À 100 km au sud de Mossoul, en Irak, là où, il y a vingt ans, ne subsistaient que « des pierres, des serpents et des scorpions », s’élève aujourd’hui un camp d’exilé.es peuplé de Kurdes de Turquie. Malgré les guerres d’Irak, les attaques de Daech et la trahison des peshmergas, ces hommes et ces femmes ont réussi à créer dans ce coin de désert une microsociété auto-organisée, sous la protection du PKK. Reportage.
« Nous voulons revenir dans notre village, même si nous devons souffrir pour ça. Ici ce n’est pas chez nous », soupire Asiya, en réajustant le fichu blanc entourant son visage marqué par les années et les épreuves. Par la fenêtre de sa modeste pièce à vivre, la poussière soulevée par le vent fait du soleil un pâle rond brillant dans un ciel gris. Elle masque le sommet des collines rocailleuses et nues au flanc desquelles le camp de Maxmur est adossé, et bouche l’horizon des plaines désertiques lui faisant face.

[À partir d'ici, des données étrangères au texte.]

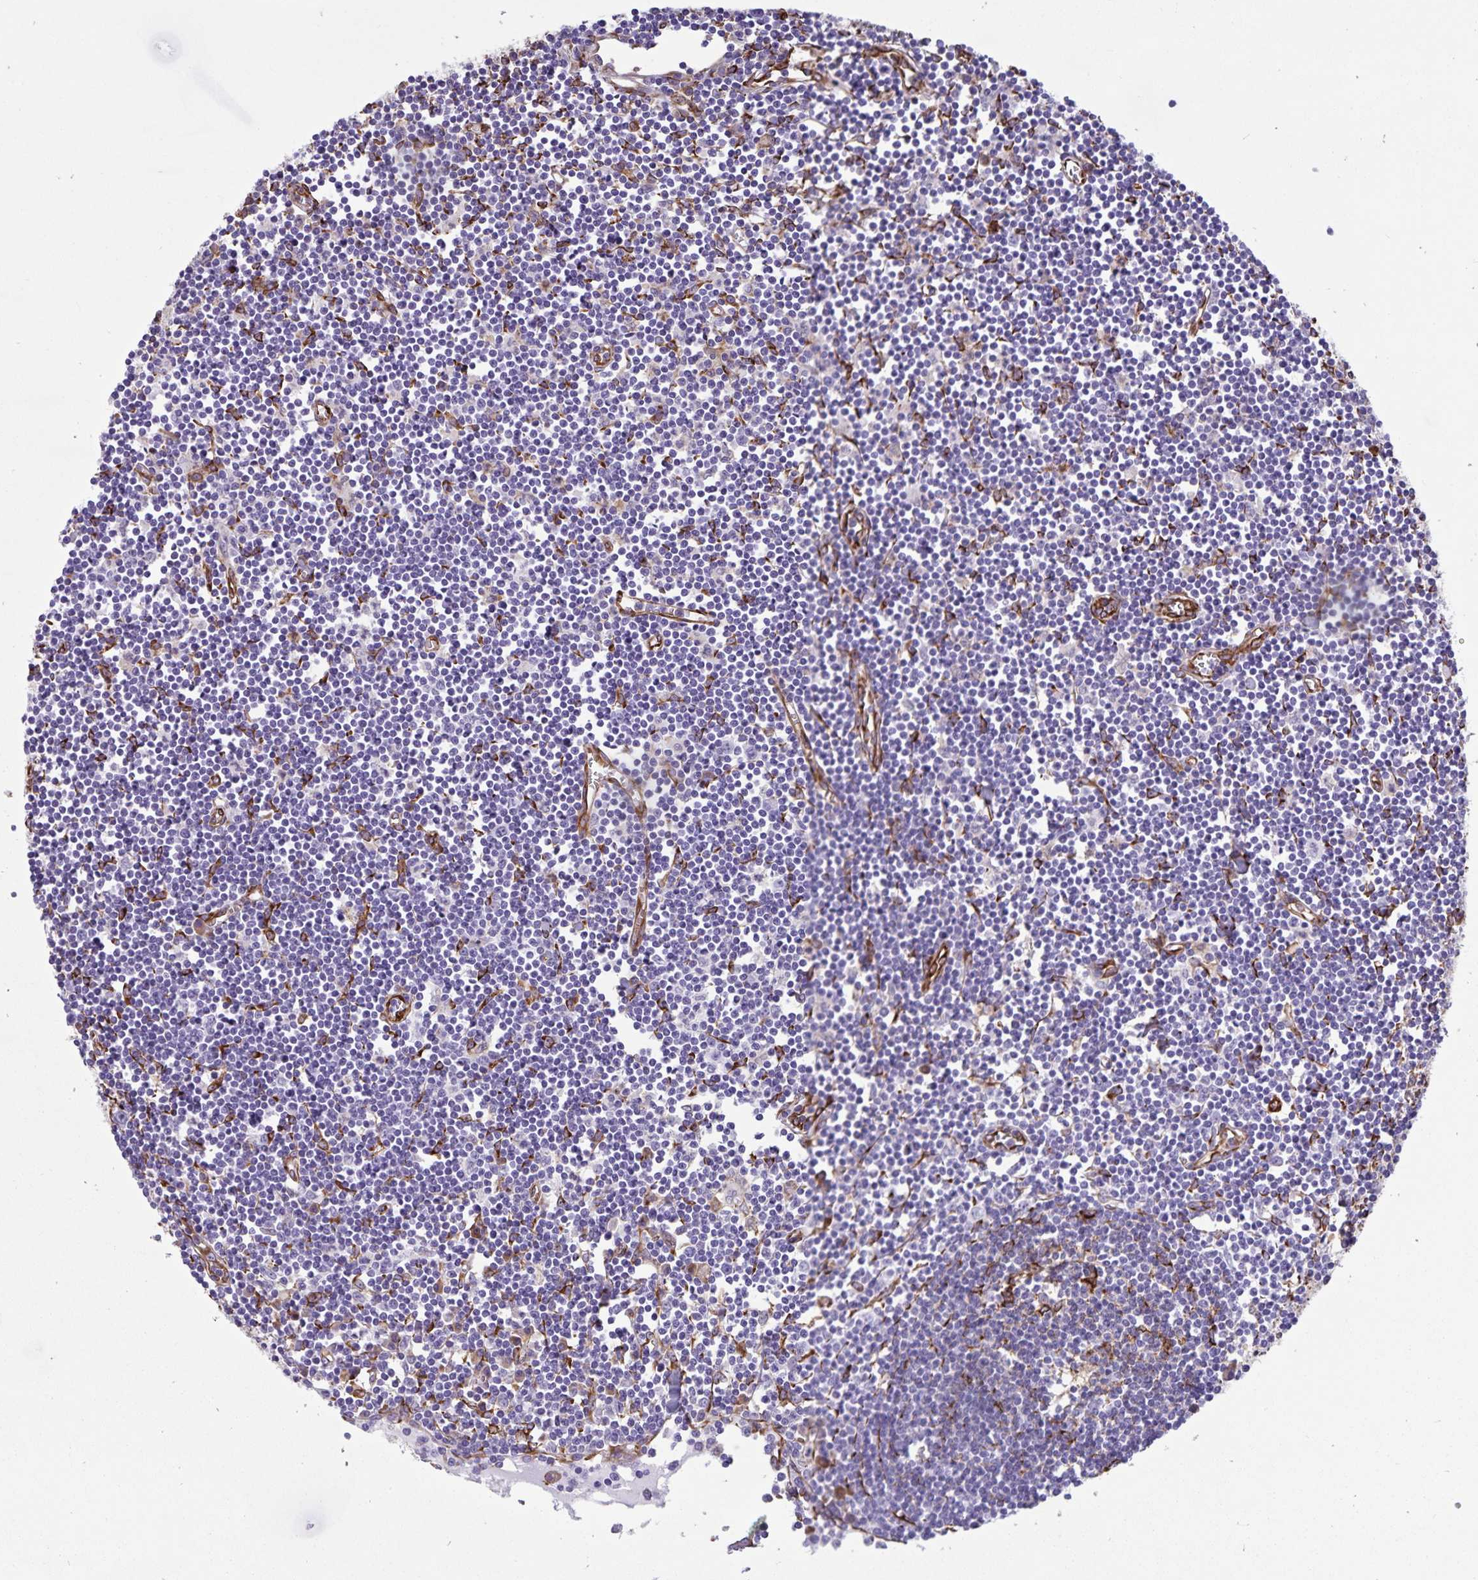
{"staining": {"intensity": "negative", "quantity": "none", "location": "none"}, "tissue": "lymph node", "cell_type": "Germinal center cells", "image_type": "normal", "snomed": [{"axis": "morphology", "description": "Normal tissue, NOS"}, {"axis": "topography", "description": "Lymph node"}], "caption": "Lymph node stained for a protein using IHC exhibits no expression germinal center cells.", "gene": "RCN1", "patient": {"sex": "female", "age": 65}}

Malgré les années écoulées, tous les habitants et habitantes considèrent le camp comme un refuge temporaire et rêvent d’un retour. Leur vrai foyer est dans leur village du Kurdistan nord (en Turquie), d’où ils et elles furent chassé.es au milieu des années 1990 par la violente répression de l’État turc. Après une longue errance des exilé.es [1], de camp provisoire en camp provisoire, Saddam Hussein accorda en 1998 l’emplacement actuel du camp aux Nations unies, près du village de Maxmur. Nulle générosité de sa part : à 100 km au sud de Mossoul, il n’y avait alors, comme le décrit Nihat, 26 ans, que « stones, snakes and scorpions » (« des pierres, des serpents et des scorpions »). Pas d’eau, pas de végétation et une température qui dépasse les 50 °C en été.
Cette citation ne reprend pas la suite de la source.